Victory in the Christian life is not the same as victory in a race. I never expect to finish any race in first place, and it’ll take a small, poorly trained field, I’m afraid, to ever win my age group. But if I surrender myself to the suffering, if I endure to the end, I can win a victory for myself and for Christ. Paul understood this and used the metaphor to teach the Corinthians.
Do you not know that in a race all the runners run, but only one gets the prize?

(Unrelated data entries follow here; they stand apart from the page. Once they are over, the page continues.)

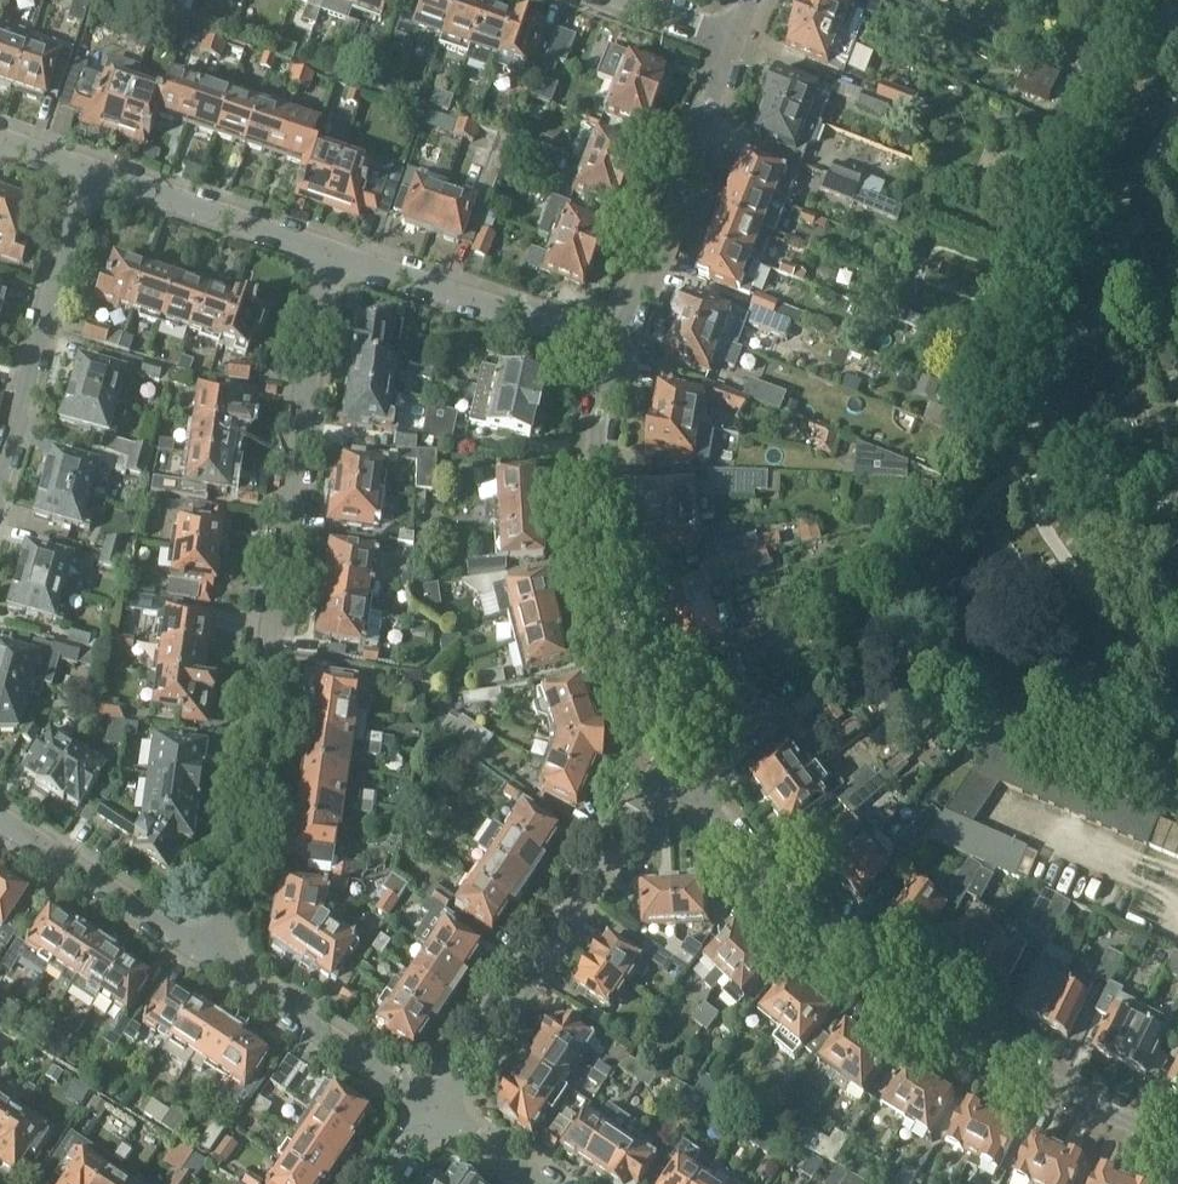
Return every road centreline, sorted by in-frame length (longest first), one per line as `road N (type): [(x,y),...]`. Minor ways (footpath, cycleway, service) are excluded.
road 1 (residential): [(223,965),(327,250)]
road 2 (residential): [(1177,1145),(977,1047),(887,987),(793,907),(678,770)]
road 3 (residential): [(678,770),(626,661),(602,566),(596,456),(612,350)]
road 4 (residential): [(678,770),(633,812),(436,1110)]
road 5 (residential): [(612,350),(735,36)]
road 6 (residential): [(89,169),(0,477)]
road 7 (residential): [(612,350),(327,250)]
road 8 (residential): [(223,965),(0,818)]
road 9 (residential): [(436,1110),(223,965)]
road 10 (residential): [(327,250),(89,169)]
road 11 (residential): [(542,1183),(436,1110)]

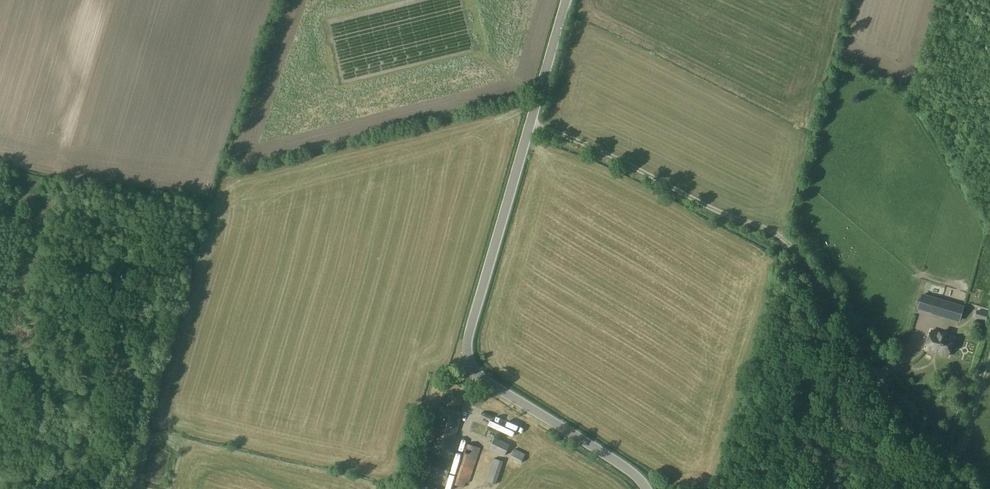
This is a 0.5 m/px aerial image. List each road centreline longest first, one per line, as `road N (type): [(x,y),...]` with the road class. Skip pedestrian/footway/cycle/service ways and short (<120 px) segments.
road 1 (unclassified): [(646,488),(629,469),(483,378),(467,352),(567,0)]
road 2 (track): [(532,120),(723,215),(770,228),(791,244),(879,374)]
road 3 (track): [(879,374),(914,351),(852,308),(803,229),(770,228)]
road 4 (track): [(879,374),(941,458),(963,453)]

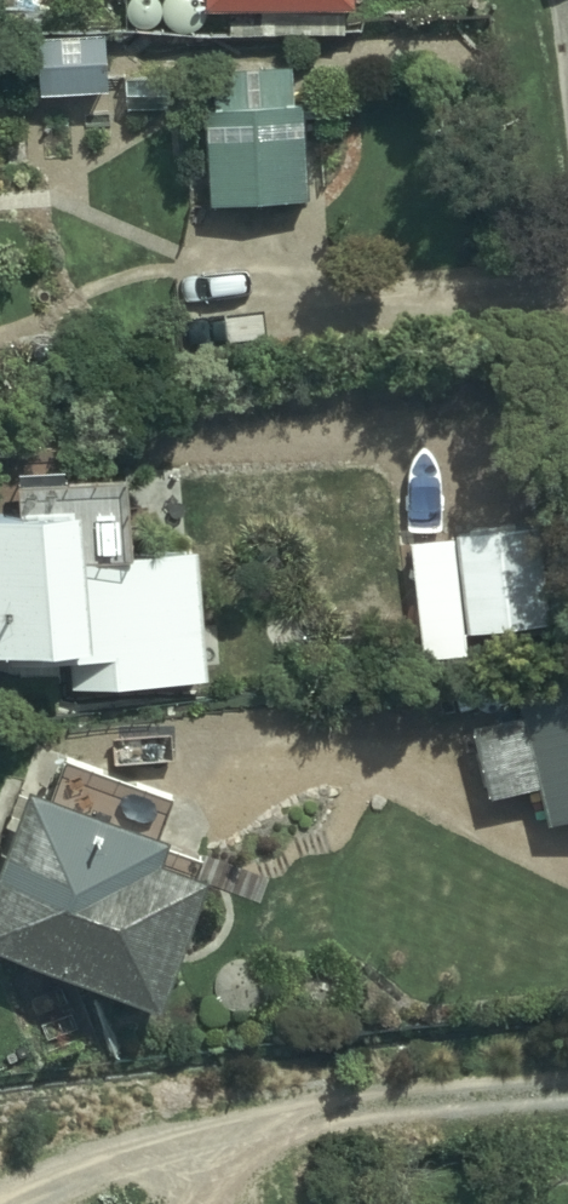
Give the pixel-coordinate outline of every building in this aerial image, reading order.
[(210,13),(232,13),(233,36),(348,36),(348,10),(356,10),(355,0),(210,0),(210,13)] [(218,111),(208,112),(213,208),(305,203),(300,107),(295,107),(293,75),(216,79),(218,111)] [(23,485),(24,517),(0,518),(0,657),(72,655),(73,693),(210,684),(201,552),(134,556),(128,474),(69,478),(70,483),(23,485)] [(546,527),(460,533),(471,637),(557,627),(546,527)] [(469,657),(455,540),(411,546),(427,663),(469,657)] [(521,697),(525,718),(476,729),(492,800),(544,788),(553,825),(567,822),(567,687),(521,697)] [(34,792),(0,882),(0,952),(162,1013),(212,882),(166,864),(175,843),(34,792)]
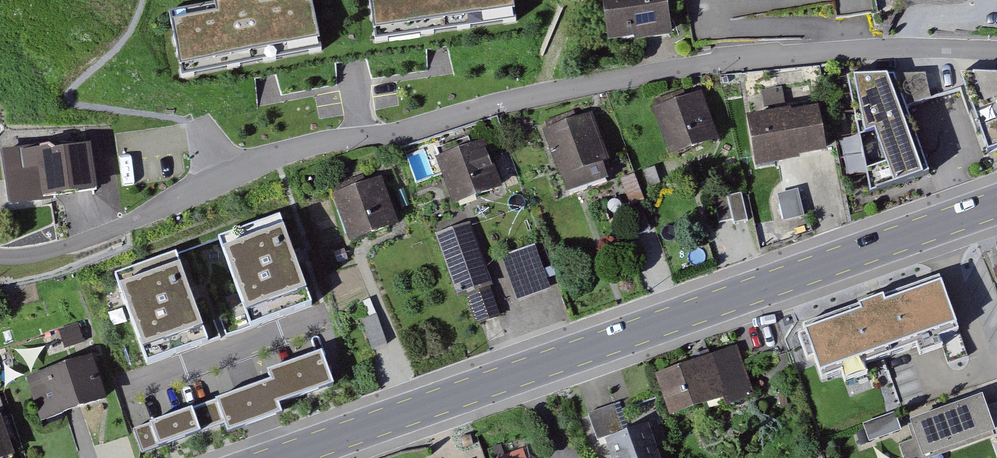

Run in such a way as to get the prize. Everyone who competes in the games goes into strict training. They do it to get a crown that will not last, but we do it to get a crown that will last forever. Therefore I do not run like someone running aimlessly; I do not fight like a boxer beating the air. No, I strike a blow to my body and make it my slave so that after I have preached to others, I myself will not be disqualified for the prize. (1 Corinthians 9:24-27)
Notice that Paul doesn’t say, “Run and win.” He says, “Run in such a a way as to get the prize.” I take that to mean, “Run as if you hope to win” or “Run as if you have something to accomplish.” At times I accomplish that; other times not so much.
After finishing that 5K on Saturday, I stood by the finish and watched others cross the line. Some of them, I’m sure, had not run as if to get the prize. Instead they had slowed to a comfortable pace, jogging through the course. Others, finishing long after me, had refused to quit, refused to slow down. They hurt terribly. They crossed the finish line victorious.
While I do not embrace running so that you collapse one step beyond the finish, wouldn’t it be marvelous to live for Christ in such a way, so that when we cross over life’s finish line and hear those longed-for words, we know we have just spent our last bit of strength?